• [WORK TASK] Could you print the entries below exactly, starting at the line that contains "Sun & Swell dry" and stopping after the last one?

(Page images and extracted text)
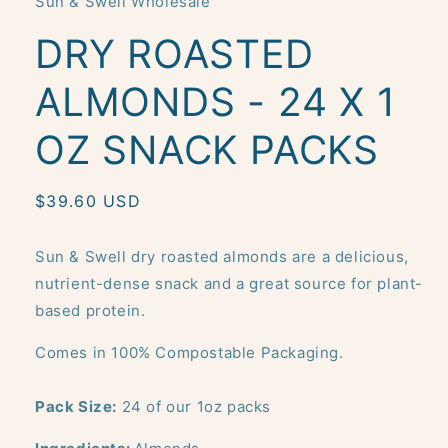
Sun & Swell Wholesale
modal
DRY ROASTED
ALMONDS - 24 X 1
OZ SNACK PACKS
Regular
$39.60 USD
price
Sun & Swell dry roasted almonds are a delicious,
nutrient-dense snack and a great source for plant-
based protein.
Comes in 100% Compostable Packaging.
Pack Size:
24 of our 1oz packs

• [SOLUTION TO THE PROBLEM]
Sun & Swell dry roasted almonds are a delicious,
nutrient-dense snack and a great source for plant-
based protein.
Comes in 100% Compostable Packaging.
Pack Size:
24 of our 1oz packs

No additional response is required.